A concept for one commuter bag to rule them all.
It can cradle a newborn, ward off wet weather, and haul a spine-cracking 13 gallons (or more) of cargo: It's the Bigo "Bag Five," a morphing, multiuse accessory that's bound to delight urban cyclists and lovers of topological mathematics.
In its most basic form, the (unfortunately named) Bigo slings over the shoulder like a sleeping bag-sized duffel. But the Budapest-based makers of this cycling satchel were not content with a piddling single function, so they designed it to transform into this half-body rain poncho:
Don't mind the rider's insanely fixed stare, he's merely thinking of what to turn the bag into next. What about a blanket to keep one's derriere cozy for a snow picnic?
Little guys need protection, too, and for that the bag mutates into a baby's swaddle-pod:
Sometimes chores involve hauling big loads—think of lugging clothes to the laundromat, or in this economy, collecting bottles and cans for beer money. For these bulky jobs, the Bigo can zip onto another Bigo, creating a gigantic sack capable of hauling a 50-gallon oil drum.

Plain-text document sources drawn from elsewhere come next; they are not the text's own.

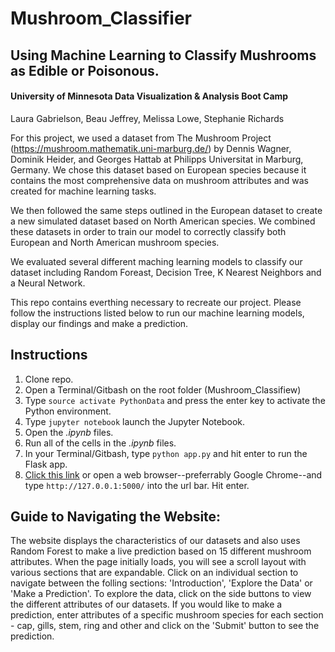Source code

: # Mushroom_Classifier
## Using Machine Learning to Classify Mushrooms as Edible or Poisonous.
#### University of Minnesota Data Visualization & Analysis Boot Camp
Laura Gabrielson, Beau Jeffrey, Melissa Lowe, Stephanie Richards


For this project, we used a dataset from The Mushroom Project (https://mushroom.mathematik.uni-marburg.de/) by Dennis Wagner, Dominik Heider, and Georges Hattab at Philipps Universitat in Marburg, Germany.  We chose this dataset based on European species because it contains the most comprehensive data on mushroom attributes and was created for machine learning tasks.

We then followed the same steps outlined in the European dataset to create a new simulated dataset based on North American species.  We combined these datasets in order to train our model to correctly classify both European and North American mushroom species.

We evaluated several different maching learning models to classify our dataset including Random Foreast, Decision Tree, K Nearest Neighbors and a Neural Network.

This repo contains everthing necessary to recreate our project. Please follow the instructions listed below to run our machine learning models, display our findings and make a prediction. 

## Instructions
1. Clone repo.
1. Open a Terminal/Gitbash on the root folder (Mushroom_Classifiew)
1. Type ```source activate PythonData``` and press the enter key to activate the Python environment.
1. Type ```jupyter notebook``` launch the Jupyter Notebook.
1. Open the *.ipynb* files.
1. Run all of the cells in the *.ipynb* files.
1. In your Terminal/Gitbash, type ```python app.py``` and hit enter to run the Flask app.
1. [Click this link](http://127.0.0.1:5000/) or open a web browser--preferrably Google Chrome--and type ```http://127.0.0.1:5000/``` into the url bar. Hit enter.

## Guide to Navigating the Website:

The website displays the characteristics of our datasets and also uses Random Forest to make a live prediction based on 15 different mushroom attributes. When the page initially loads, you will see a scroll layout with various sections that are expandable. Click on an individual section to navigate between the folling sections: 'Introduction', 'Explore the Data' or 'Make a Prediction'. To explore the data, click on the side buttons to view the different attributes of our datasets. If you would like to make a prediction, enter attributes of a specific mushroom species for each section - cap, gills, stem, ring and other and click on the 'Submit' button to see the prediction.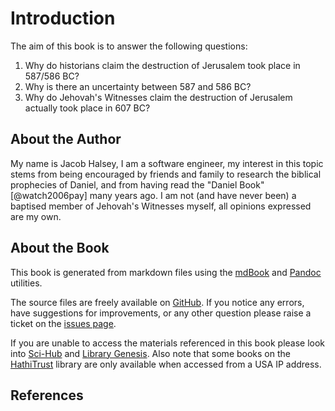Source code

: # Introduction

The aim of this book is to answer the following questions:

1. Why do historians claim the destruction of Jerusalem took place in 587/586 BC?
2. Why is there an uncertainty between 587 and 586 BC?
3. Why do Jehovah's Witnesses claim the destruction of Jerusalem actually took place in 607 BC?

## About the Author

My name is Jacob Halsey, I am a software engineer, my interest in this topic stems from being encouraged by friends and
family to research the biblical prophecies of Daniel, and from having read the "Daniel Book" [@watch2006pay] many years
ago. I am not (and have never been) a baptised member of Jehovah's Witnesses myself, all opinions expressed are my own.

## About the Book

This book is generated from markdown files using the [mdBook](https://github.com/rust-lang/mdBook) and
[Pandoc](https://github.com/jgm/pandoc) utilities.

The source files are freely available on [GitHub](https://github.com/jacob-pro/jerusalem-book). If you notice any
errors, have suggestions for improvements, or any other question please raise a ticket on the
[issues page](https://github.com/jacob-pro/jerusalem-book/issues).

If you are unable to access the materials referenced in this book please look into
[Sci-Hub](https://en.wikipedia.org/wiki/Sci-Hub) and [Library Genesis](https://en.wikipedia.org/wiki/Library_Genesis).
Also note that some books on the [HathiTrust](https://www.hathitrust.org/) library are only available when accessed from
a USA IP address.

## References
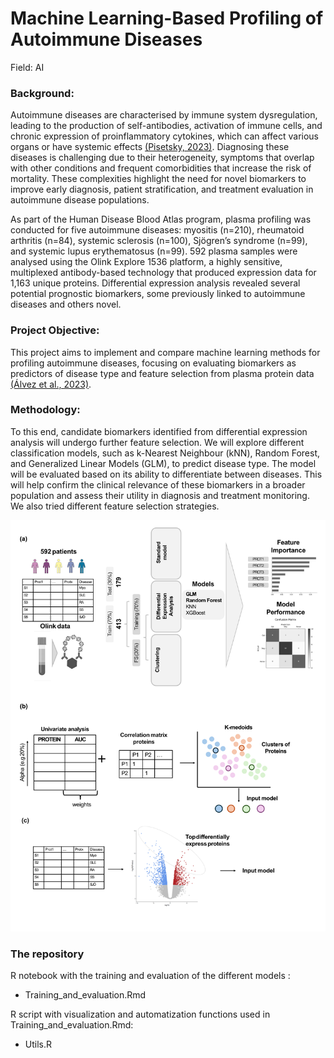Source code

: # Machine Learning-Based Profiling of Autoimmune Diseases

Field: AI

### **Background:**

Autoimmune diseases are characterised by immune system dysregulation, leading to the production of self-antibodies, activation of immune cells, and chronic expression of proinflammatory cytokines, which can affect various organs or have systemic effects [(Pisetsky, 2023)](https://www.zotero.org/google-docs/?Ni1SBC). Diagnosing these diseases is challenging due to their heterogeneity, symptoms that overlap with other conditions and frequent comorbidities that increase the risk of mortality. These complexities highlight the need for novel biomarkers to improve early diagnosis, patient stratification, and treatment evaluation in autoimmune disease populations.

As part of the Human Disease Blood Atlas program, plasma profiling was conducted for five autoimmune diseases: myositis (n=210), rheumatoid arthritis (n=84), systemic sclerosis (n=100), Sjögren’s syndrome (n=99), and systemic lupus erythematosus (n=99). 592 plasma samples were analysed using the Olink Explore 1536 platform, a highly sensitive, multiplexed antibody-based technology that produced expression data for 1,163 unique proteins. Differential expression analysis revealed several potential prognostic biomarkers, some previously linked to autoimmune diseases and others novel.

### **Project Objective:**

This project aims to implement and compare machine learning methods for profiling autoimmune diseases, focusing on evaluating biomarkers as predictors of disease type and feature selection from plasma protein data [(Álvez et al., 2023)](https://www.zotero.org/google-docs/?Bf43fV).

### **Methodology**:

To this end, candidate biomarkers identified from differential expression analysis will undergo further feature selection. We will explore different classification models, such as k-Nearest Neighbour (kNN), Random Forest, and Generalized Linear Models (GLM), to predict disease type. The model will be evaluated based on its ability to differentiate between diseases. This will help confirm the clinical relevance of these biomarkers in a broader population and assess their utility in diagnosis and treatment monitoring. We also tried different feature selection strategies.

![Fig1.png](Fig1.png)

### The repository

R notebook with the training and evaluation of the different models :

- Training_and_evaluation.Rmd

R script with visualization and automatization functions used in Training_and_evaluation.Rmd:

- Utils.R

"There is really no limit to how many bags you can zip together," says the Bigo team. So head to Indiegogo and snatch up these limited-run items for $139 a pop, and see how big a bag you can build. Put an entire Costco run in a bag! Put a drum set in a bag! Stuff your friends in a bag! The sky's the limit with this baby (or maybe it's the weight capacity of your poor, groaning bicycle).